┌─ Supplied material

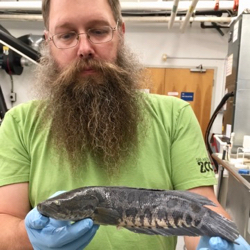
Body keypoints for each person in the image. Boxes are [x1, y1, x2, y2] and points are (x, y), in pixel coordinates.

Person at [0, 0, 249, 249]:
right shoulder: (19, 124)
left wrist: (217, 242)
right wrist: (28, 236)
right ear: (49, 42)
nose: (84, 48)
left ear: (120, 33)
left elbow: (201, 207)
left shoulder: (175, 115)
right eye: (66, 35)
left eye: (98, 31)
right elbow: (4, 222)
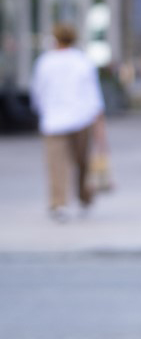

└─

Required work - Could you return each entry word for word, with the images omitted?

Result of this task -
Body keypoints for each person in the image. Boxes are [x1, y1, x2, y2] and points are (x, y), in pixel coordinates.

Person at [0, 0, 249, 249]:
right shoulder: (19, 124)
left wrist: (217, 242)
right wrist: (28, 236)
right ear: (49, 42)
nose: (84, 48)
left ear: (120, 33)
left elbow: (201, 207)
left shoulder: (175, 115)
right eye: (66, 35)
left eye: (98, 31)
right elbow: (4, 222)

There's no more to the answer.